Avant la loi sur l’armée, sur l’instruction, avant la loi municipale et la loi électorale, avant de rechercher les causes de notre déchéance et d’y porter remède, il faut assurer la libération du territoire et l’exécution des contrats.
L’Assemblée a déjà consacré de longs mois à cette double tâche.
Au fond c’est, comme après 1815, une solution financière à trouver.
Un des moyens proposés, moyen simple et précis que notre tempérament national eût certainement accepté, consistait à faire la somme des charges que nos récents désastres vont ajouter au budget annuel de la France (500 millions ou 700 millions avec l’amortissement ; c’est-à-dire 14 francs ou 20 francs par tête et par an, à ajouter aux 55 francs que représente le budget divisé entre les 36 millions de Français) ; puis à demander cette somme à un impôt spécial, personnel et proportionnel, payé par tous les Français sous le nom d’impôt de la guerre de 1870.

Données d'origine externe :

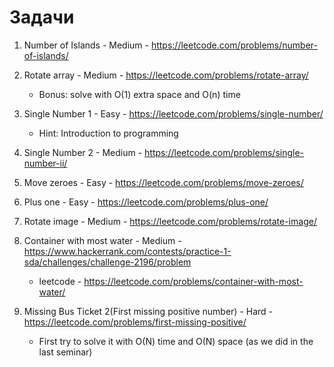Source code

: # Задачи
1. Number of Islands - Medium - https://leetcode.com/problems/number-of-islands/

2. Rotate array - Medium - https://leetcode.com/problems/rotate-array/
    - Bonus: solve with O(1) extra space and O(n) time

3. Single Number 1 - Easy - https://leetcode.com/problems/single-number/
    - Hint: Introduction to programming

4. Single Number 2 - Medium - https://leetcode.com/problems/single-number-ii/

5. Move zeroes - Easy - https://leetcode.com/problems/move-zeroes/

6. Plus one - Easy - https://leetcode.com/problems/plus-one/

7. Rotate image - Medium - https://leetcode.com/problems/rotate-image/

8. Container with most water - Medium - https://www.hackerrank.com/contests/practice-1-sda/challenges/challenge-2196/problem

    - leetcode - https://leetcode.com/problems/container-with-most-water/

9. Missing Bus Ticket 2(First missing positive number) - Hard - https://leetcode.com/problems/first-missing-positive/
    - First try to solve it with O(N) time and O(N) space (as we did in the last seminar)
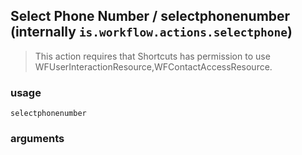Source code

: 
## Select Phone Number / selectphonenumber (internally `is.workflow.actions.selectphone`)


> This action requires that Shortcuts has permission to use WFUserInteractionResource,WFContactAccessResource.

### usage
`selectphonenumber `

### arguments

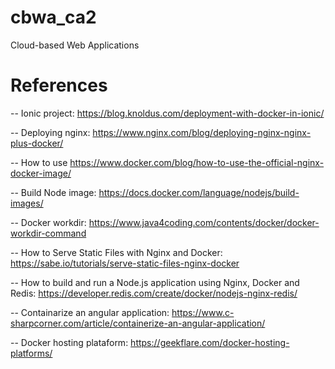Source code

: # cbwa_ca2
Cloud-based Web Applications

# References

-- Ionic project: https://blog.knoldus.com/deployment-with-docker-in-ionic/

-- Deploying nginx: https://www.nginx.com/blog/deploying-nginx-nginx-plus-docker/

-- How to use https://www.docker.com/blog/how-to-use-the-official-nginx-docker-image/

-- Build Node image: https://docs.docker.com/language/nodejs/build-images/

-- Docker workdir: https://www.java4coding.com/contents/docker/docker-workdir-command

-- How to Serve Static Files with Nginx and Docker: https://sabe.io/tutorials/serve-static-files-nginx-docker

-- How to build and run a Node.js application using Nginx, Docker and Redis: https://developer.redis.com/create/docker/nodejs-nginx-redis/

-- Containarize an angular application: https://www.c-sharpcorner.com/article/containerize-an-angular-application/

-- Docker hosting plataform: https://geekflare.com/docker-hosting-platforms/
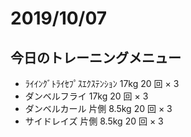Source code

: # 2019/10/07

## 今日のトレーニングメニュー

- ﾗｲｲﾝｸﾞﾄﾗｲｾﾌﾟｽｴｸｽﾃﾝｼｮﾝ 17kg 20 回 × 3
- ダンベルフライ 17kg 20 回 × 3
- ダンベルカール 片側 8.5kg 20 回 × 3
- サイドレイズ 片側 8.5kg 20 回 × 3
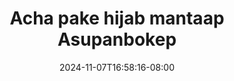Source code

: --- 
title: "Acha pake hijab mantaap  Asupanbokep"
description: "download bokep Acha pake hijab mantaap  Asupanbokep instagram full vidio baru"
date: 2024-11-07T16:58:16-08:00
file_code: "qcwj7na0s33r"
draft: false
cover: "gnjfj8tps609bexn.jpg"
tags: ["Acha", "pake", "hijab", "mantaap", "Asupanbokep"]
length: 506
fld_id: "1482749"
foldername: "Acha toge"
categories: ["Acha toge"]
views: 0
---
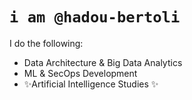 # `i am @hadou-bertoli`
I do the following:
- Data Architecture & Big Data Analytics
- ML & SecOps Development
- ✨Artificial Intelligence Studies ✨


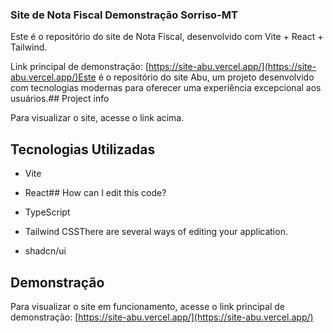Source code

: ### Site de Nota Fiscal Demonstração Sorriso-MT ###



Este é o repositório do site de Nota Fiscal, desenvolvido com Vite + React + Tailwind.



Link principal de demonstração: [https://site-abu.vercel.app/](https://site-abu.vercel.app/)Este é o repositório do site Abu, um projeto desenvolvido com tecnologias modernas para oferecer uma experiência excepcional aos usuários.## Project info



Para visualizar o site, acesse o link acima.

## Tecnologias Utilizadas

- Vite

- React## How can I edit this code?

- TypeScript

- Tailwind CSSThere are several ways of editing your application.

- shadcn/ui


## Demonstração

Para visualizar o site em funcionamento, acesse o link principal de demonstração: [https://site-abu.vercel.app/](https://site-abu.vercel.app/)
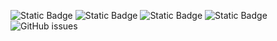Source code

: ![Static Badge](https://img.shields.io/badge/blacklists-60-000000) ![Static Badge](https://img.shields.io/badge/blacklisted-2949867-cc0000) ![Static Badge](https://img.shields.io/badge/whitelisted-2242-00CC00) ![Static Badge](https://img.shields.io/badge/streaming_blacklist-28106-000000) ![GitHub issues](https://img.shields.io/github/issues/fabriziosalmi/blacklists)
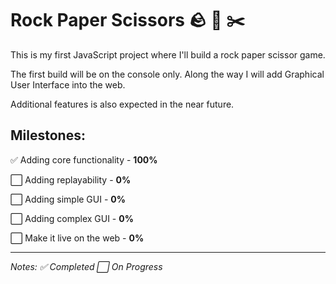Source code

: # Rock Paper Scissors 🪨 📄 ✂️
This is my first JavaScript project where I'll build a rock paper scissor game.

The first build will be on the console only. Along the way I will add Graphical User Interface into the web.

Additional features is also expected in the near future.

## Milestones:
✅ Adding core functionality - **100%**

⬜ Adding replayability - **0%**

⬜ Adding simple GUI - **0%**

⬜ Adding complex GUI - **0%**

⬜ Make it live on the web - **0%**

---
*Notes: ✅ Completed     ⬜ On Progress*
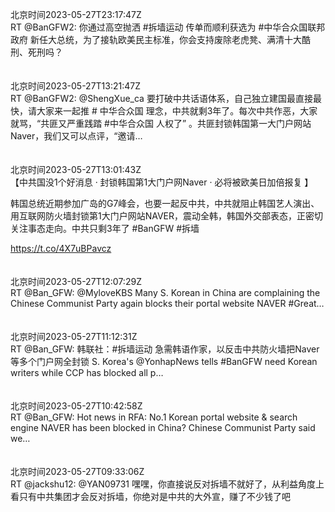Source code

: 北京时间2023-05-27T23:17:47Z<br>RT @BanGFW2: 你通过高空抛洒 #拆墙运动 传单而顺利获选为 #中华合众国联邦政府 新任大总统，为了接轨欧美民主标准，你会支持废除老虎凳、满清十大酷刑、死刑吗？<br><br><br>北京时间2023-05-27T13:21:47Z<br>RT @BanGFW2: @ShengXue_ca 要打破中共话语体系，自己独立建国最直接最快，请大家来一起推 # 中华合众国 理念，中共就剩3年了。每次中共作恶，大家就骂，“共匪又严重践踏 #中华合众国 人权了” 。共匪封锁韩国第一大门户网站Naver，我们又可以点评，“邀请…<br><br><br>北京时间2023-05-27T13:01:43Z<br>【中共国没1个好消息 · 封锁韩国第1大门户网Naver · 必将被欧美日加倍报复 】

韩国总统近期参加广岛的G7峰会，也要一起反中共，中共就阻止韩国艺人演出、用互联网防火墙封锁第1大门户网站NAVER，震动全韩，韩国外交部表态，正密切关注事态走向。中共只剩3年了
#BanGFW #拆墙

https://t.co/4X7uBPavcz<br><br><br>北京时间2023-05-27T12:07:29Z<br>RT @Ban_GFW: @MyloveKBS Many S. Korean in China are complaining the Chinese Communist Party again blocks their portal website NAVER  #Great…<br><br><br>北京时间2023-05-27T11:12:31Z<br>RT @Ban_GFW: 韩联社：#拆墙运动 急需韩语作家，以反击中共防火墙把Naver等多个门户网全封锁
S. Korea's  @YonhapNews tells #BanGFW need Korean writers while CCP has blocked all p…<br><br><br>北京时间2023-05-27T10:42:58Z<br>RT @Ban_GFW: Hot news in RFA: No.1  Korean portal website &amp; search engine NAVER has been blocked in China? Chinese Communist Party said we…<br><br><br>北京时间2023-05-27T09:33:06Z<br>RT @jackshu12: @YAN09731 嘿嘿，你直接说反对拆墙不就好了，从利益角度上看只有中共集团才会反对拆墙，你绝对是中共的大外宣，赚了不少钱了吧<br><br><br>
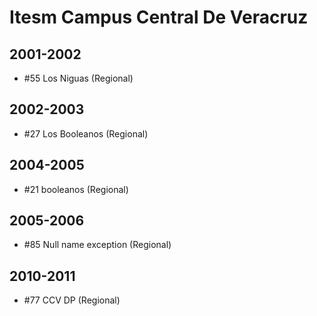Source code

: # Itesm Campus Central De Veracruz

## 2001-2002

- #55 Los Niguas (Regional)

## 2002-2003

- #27 Los Booleanos (Regional)

## 2004-2005

- #21 booleanos (Regional)

## 2005-2006

- #85 Null name exception (Regional)

## 2010-2011

- #77 CCV DP (Regional)


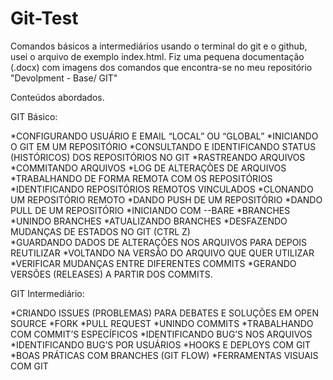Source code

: # Git-Test

Comandos básicos a intermediários usando o terminal do git e o github, usei o arquivo de exemplo index.html.
Fiz uma pequena documentação (.docx) com imagens dos comandos que encontra-se no meu repositório "Devolpment - Base/ GIT"

Conteúdos abordados.

GIT Básico:

*CONFIGURANDO USUÁRIO E EMAIL “LOCAL” OU “GLOBAL”
*INICIANDO O GIT EM UM REPOSITÓRIO
*CONSULTANDO E IDENTIFICANDO STATUS (HISTÓRICOS) DOS REPOSITÓRIOS NO GIT
*RASTREANDO ARQUIVOS
*COMMITANDO ARQUIVOS 
*LOG DE ALTERAÇÕES DE ARQUIVOS
*TRABALHANDO DE FORMA REMOTA COM OS REPOSITÓRIOS
*IDENTIFICANDO REPOSITÓRIOS REMOTOS VINCULADOS
*CLONANDO UM REPOSITÓRIO REMOTO 
*DANDO PUSH DE UM REPOSITÓRIO 
*DANDO PULL DE UM REPOSITÓRIO 
*INICIANDO COM --BARE
*BRANCHES
*UNINDO BRANCHES
*ATUALIZANDO BRANCHES
*DESFAZENDO MUDANÇAS DE ESTADOS NO GIT (CTRL Z)  
*GUARDANDO DADOS DE ALTERAÇÕES NOS ARQUIVOS PARA DEPOIS REUTILIZAR
*VOLTANDO NA VERSÃO DO ARQUIVO QUE QUER UTILIZAR
*VERIFICAR MUDANÇAS ENTRE DIFERENTES COMMITS
*GERANDO VERSÕES (RELEASES) A PARTIR DOS COMMITS.

GIT Intermediário:

*CRIANDO ISSUES (PROBLEMAS) PARA DEBATES E SOLUÇÕES EM OPEN SOURCE
*FORK
*PULL REQUEST
*UNINDO COMMITS 
*TRABALHANDO COM COMMIT’S ESPECÍFICOS
*IDENTIFICANDO BUG’S NOS ARQUIVOS
*IDENTIFICANDO BUG’S POR USUÁRIOS
*HOOKS E DEPLOYS COM GIT
*BOAS PRÁTICAS COM BRANCHES (GIT FLOW)
*FERRAMENTAS VISUAIS COM GIT
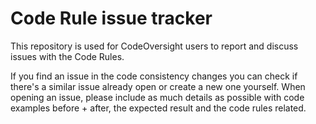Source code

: # Code Rule issue tracker

This repository is used for CodeOversight users to report and discuss issues with the Code Rules. 

If you find an issue in the code consistency changes you can check if there's a similar issue already open or create a new one yourself.
When opening an issue, please include as much details as possible with code examples before + after, the expected result and the code rules related.

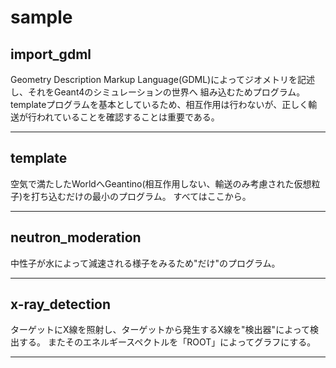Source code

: # sample

## import_gdml

   Geometry Description Markup Language(GDML)によってジオメトリを記述し、それをGeant4のシミュレーションの世界へ
   組み込むためプログラム。
   templateプログラムを基本としているため、相互作用は行わないが、正しく輸送が行われていることを確認することは重要である。
   ***

## template

   空気で満たしたWorldへGeantino(相互作用しない、輸送のみ考慮された仮想粒子)を打ち込むだけの最小のプログラム。
   すべてはここから。
   ***

## neutron_moderation

   中性子が水によって減速される様子をみるため"だけ"のプログラム。
   ***

## x-ray_detection

   ターゲットにX線を照射し、ターゲットから発生するX線を"検出器"によって検出する。
   またそのエネルギースペクトルを「ROOT」によってグラフにする。
   ***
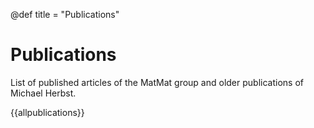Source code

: @def title = "Publications"

# Publications

List of published articles of the MatMat group
and older publications of Michael Herbst.

{{allpublications}}

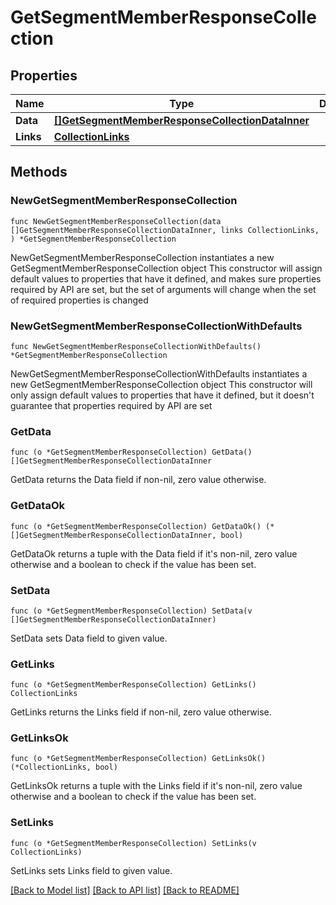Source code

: # GetSegmentMemberResponseCollection

## Properties

Name | Type | Description | Notes
------------ | ------------- | ------------- | -------------
**Data** | [**[]GetSegmentMemberResponseCollectionDataInner**](GetSegmentMemberResponseCollectionDataInner.md) |  | 
**Links** | [**CollectionLinks**](CollectionLinks.md) |  | 

## Methods

### NewGetSegmentMemberResponseCollection

`func NewGetSegmentMemberResponseCollection(data []GetSegmentMemberResponseCollectionDataInner, links CollectionLinks, ) *GetSegmentMemberResponseCollection`

NewGetSegmentMemberResponseCollection instantiates a new GetSegmentMemberResponseCollection object
This constructor will assign default values to properties that have it defined,
and makes sure properties required by API are set, but the set of arguments
will change when the set of required properties is changed

### NewGetSegmentMemberResponseCollectionWithDefaults

`func NewGetSegmentMemberResponseCollectionWithDefaults() *GetSegmentMemberResponseCollection`

NewGetSegmentMemberResponseCollectionWithDefaults instantiates a new GetSegmentMemberResponseCollection object
This constructor will only assign default values to properties that have it defined,
but it doesn't guarantee that properties required by API are set

### GetData

`func (o *GetSegmentMemberResponseCollection) GetData() []GetSegmentMemberResponseCollectionDataInner`

GetData returns the Data field if non-nil, zero value otherwise.

### GetDataOk

`func (o *GetSegmentMemberResponseCollection) GetDataOk() (*[]GetSegmentMemberResponseCollectionDataInner, bool)`

GetDataOk returns a tuple with the Data field if it's non-nil, zero value otherwise
and a boolean to check if the value has been set.

### SetData

`func (o *GetSegmentMemberResponseCollection) SetData(v []GetSegmentMemberResponseCollectionDataInner)`

SetData sets Data field to given value.


### GetLinks

`func (o *GetSegmentMemberResponseCollection) GetLinks() CollectionLinks`

GetLinks returns the Links field if non-nil, zero value otherwise.

### GetLinksOk

`func (o *GetSegmentMemberResponseCollection) GetLinksOk() (*CollectionLinks, bool)`

GetLinksOk returns a tuple with the Links field if it's non-nil, zero value otherwise
and a boolean to check if the value has been set.

### SetLinks

`func (o *GetSegmentMemberResponseCollection) SetLinks(v CollectionLinks)`

SetLinks sets Links field to given value.



[[Back to Model list]](../README.md#documentation-for-models) [[Back to API list]](../README.md#documentation-for-api-endpoints) [[Back to README]](../README.md)


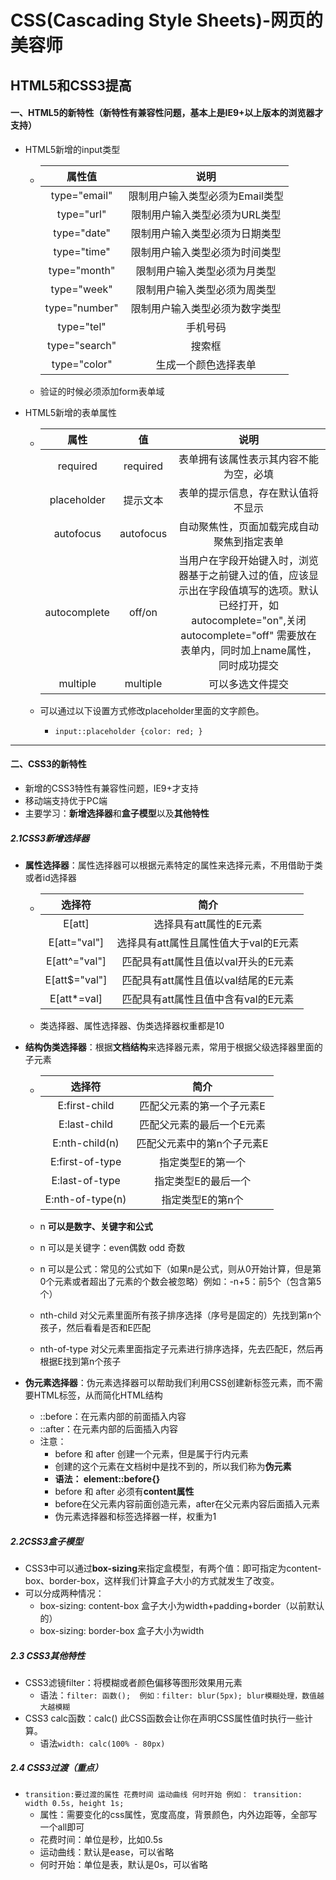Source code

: # CSS(Cascading Style Sheets)-网页的美容师

## HTML5和CSS3提高

#### 一、HTML5的新特性（新特性有兼容性问题，基本上是IE9+以上版本的浏览器才支持）

* HTML5新增的input类型
  
  * |    属性值     |              说明               |
    | :-----------: | :-----------------------------: |
    | type="email"  | 限制用户输入类型必须为Email类型 |
    |  type="url"   |  限制用户输入类型必须为URL类型  |
    |  type="date"  | 限制用户输入类型必须为日期类型  |
    |  type="time"  | 限制用户输入类型必须为时间类型  |
    | type="month"  |  限制用户输入类型必须为月类型   |
    |  type="week"  |  限制用户输入类型必须为周类型   |
    | type="number" | 限制用户输入类型必须为数字类型  |
    |  type="tel"   |            手机号码             |
    | type="search" |             搜索框              |
    | type="color"  |      生成一个颜色选择表单       |
    
  * 验证的时候必须添加form表单域
  
* HTML5新增的表单属性

  * |     属性     |    值     |                             说明                             |
    | :----------: | :-------: | :----------------------------------------------------------: |
    |   required   | required  |            表单拥有该属性表示其内容不能为空，必填            |
    | placeholder  | 提示文本  |              表单的提示信息，存在默认值将不显示              |
    |  autofocus   | autofocus |          自动聚焦性，页面加载完成自动聚焦到指定表单          |
    | autocomplete |  off/on   | 当用户在字段开始键入时，浏览器基于之前键入过的值，应该显示出在字段值填写的选项。默认已经打开，如 autocomplete="on",关闭 autocomplete="off" 需要放在表单内，同时加上name属性，同时成功提交 |
    |   multiple   | multiple  |                       可以多选文件提交                       |

  * 可以通过以下设置方式修改placeholder里面的文字颜色。

    * `input::placeholder {color: red; }`

***

#### 二、CSS3的新特性

* 新增的CSS3特性有兼容性问题，IE9+才支持
* 移动端支持优于PC端
* 主要学习：**新增选择器**和**盒子模型**以及**其他特性**

##### 2.1CSS3新增选择器

* **属性选择器**：属性选择器可以根据元素特定的属性来选择元素，不用借助于类或者id选择器

  * |    选择符     |                 简介                  |
    | :-----------: | :-----------------------------------: |
    |    E[att]     |        选择具有att属性的E元素         |
    | E[att="val"]  | 选择具有att属性且属性值大于val的E元素 |
    | E[att^="val"] |  匹配具有att属性且值以val开头的E元素  |
    | E[att$="val"] |  匹配具有att属性且值以val结尾的E元素  |
    |  E[att*=val]  |  匹配具有att属性且值中含有val的E元素  |

  * 类选择器、属性选择器、伪类选择器权重都是10

* **结构伪类选择器**：根据**文档结构**来选择器元素，常用于根据父级选择器里面的子元素

  * |      选择符      |            简介            |
    | :--------------: | :------------------------: |
    |  E:first-child   | 匹配父元素的第一个子元素E  |
    |   E:last-child   | 匹配父元素的最后一个E元素  |
    |  E:nth-child(n)  | 匹配父元素中的第n个子元素E |
    | E:first-of-type  |     指定类型E的第一个      |
    |  E:last-of-type  |    指定类型E的最后一个     |
    | E:nth-of-type(n) |      指定类型E的第n个      |

  * n **可以是数字、关键字和公式**

  * n 可以是关键字：even偶数 odd 奇数

  * n 可以是公式：常见的公式如下（如果n是公式，则从0开始计算，但是第0个元素或者超出了元素的个数会被忽略）例如：-n+5：前5个（包含第5个）

  * nth-child 对父元素里面所有孩子排序选择（序号是固定的）先找到第n个孩子，然后看看是否和E匹配

  * nth-of-type 对父元素里面指定子元素进行排序选择，先去匹配E，然后再根据E找到第n个孩子

* **伪元素选择器**：伪元素选择器可以帮助我们利用CSS创建新标签元素，而不需要HTML标签，从而简化HTML结构

  * ::before：在元素内部的前面插入内容
  * ::after：在元素内部的后面插入内容
  * 注意：
    * before 和 after 创建一个元素，但是属于行内元素
    * 创建的这个元素在文档树中是找不到的，所以我们称为**伪元素**
    * **语法： element::before{}**
    * before 和 after 必须有**content属性**
    * before在父元素内容前面创造元素，after在父元素内容后面插入元素
    * 伪元素选择器和标签选择器一样，权重为1

##### 2.2CSS3盒子模型

* CSS3中可以通过**box-sizing**来指定盒模型，有两个值：即可指定为content-box、border-box，这样我们计算盒子大小的方式就发生了改变。
* 可以分成两种情况：
  * box-sizing: content-box 盒子大小为width+padding+border（以前默认的）
  * box-sizing: border-box 盒子大小为width



##### 2.3 CSS3其他特性

* CSS3滤镜filter：将模糊或者颜色偏移等图形效果用元素
  * 语法：`filter: 函数();  例如：filter: blur(5px); blur模糊处理，数值越大越模糊`
* CSS3 calc函数：calc() 此CSS函数会让你在声明CSS属性值时执行一些计算。
  * 语法`width: calc(100% - 80px)`



##### 2.4 CSS3过渡（重点）

* `transition:要过渡的属性 花费时间 运动曲线 何时开始 例如： transition: width 0.5s, height 1s;` 
  * 属性：需要变化的css属性，宽度高度，背景颜色，内外边距等，全部写一个all即可
  * 花费时间：单位是秒，比如0.5s
  * 运动曲线：默认是ease，可以省略
  * 何时开始：单位是表，默认是0s，可以省略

Cette idée n’a pas prévalu dans les conseils du Gouvernement.
[…]
La Commission du budget a écarté les différents projets d’impôt sur le revenu à cause des difficultés pratiques d’application et surtout parce que : “La déclaration ou constatation générale ont quelque chose d’antipathique à nos moeurs, que c’est un sentiment naturel à l’homme et légitime, que de vouloir garder le secret de sa fortune ou de sa pauvreté. La taxation d’office, toujours entachée d’arbitraire, risque d’être d’autant plus incertaine qu’elle est confiée à des fonctionnaires étrangers à la localité, tandis que si elle est confiée à des Commissions locales, elle peut devenir injuste, tour à tour complaisante ou vexatoire.” La Commission propose sous le nom d’impôts sur les revenus mobiliers, et, “en l’appropriant mieux à nos moeurs nationales, un mode de taxation que l’Angleterre a établi d’abord comme impôt de guerre, a aboli lors de la paix et a repris en 1842 pour le conserver jusqu’à aujourd’hui.” Malheureusement, ce projet, qui cherche à atteindre le revenu, abstraction faite du propriétaire, impose précisément et presque exclusivement les formalités de déclaration, vérification et contrôle aux industriels et commerçants, c’est-à-dire à ceux chez lesquels elles portent la plus grave atteinte au secret des affaires et souvent au crédit.
[…]
Les contribuables devront faire par écrit leurs déclarations aux agents de perception et acquitter le montant de la taxe entre leurs mains. Si la déclaration est contestée par les agents du fisc, l’affaire sera portée devant un jury composé : d’un Conseiller à la Cour d’appel ou d’un Juge au Tribunal désignés par leurs compagnies, d’un Conseiller général et d’un Conseiller d’arrondissement désignés par ces Conseils, d’un Membre de la Chambre de Commerce ou à son défaut d’un industriel ou commerçant désigné par le Tribunal de Commerce et enfin d’un délégué du Ministre des Finances.
[…]
Le commerce et l’industrie, qui supportent la plus large part dans les augmentations sur les droits de postes, chemins de fer et papiers de pliage ou d’écriture, qui payent l’augmentation du timbre, des effets de commerce et le timbre de 10 centimes sur les factures acquittées, qui ne peuvent plus exporter les produits fabriqués à l’aide de l’alcool, le commerce et l’industrie seraient menacés du droit d’entrée de 3 %, dont nous avons signalé une des graves conséquences ; seraient en outre tenus de payer un impôt de 3 % sur leurs bénéfices nets dépassant 1500 francs, et seuls avec les offices ministériels et professions diverses, soumis aux formalités de déclaration, vérification et contrôle auxquels échapperont les autres branches du revenu privé ; il y a dans ces faits une série d’aggravations qui nous ont fait demander l’ajournement de la discussion jusqu’après l’enquête que nous prions la Chambre de Commerce d’ouvrir au nom des intérêts généraux du commerce et de l’industrie dont elle a la garde.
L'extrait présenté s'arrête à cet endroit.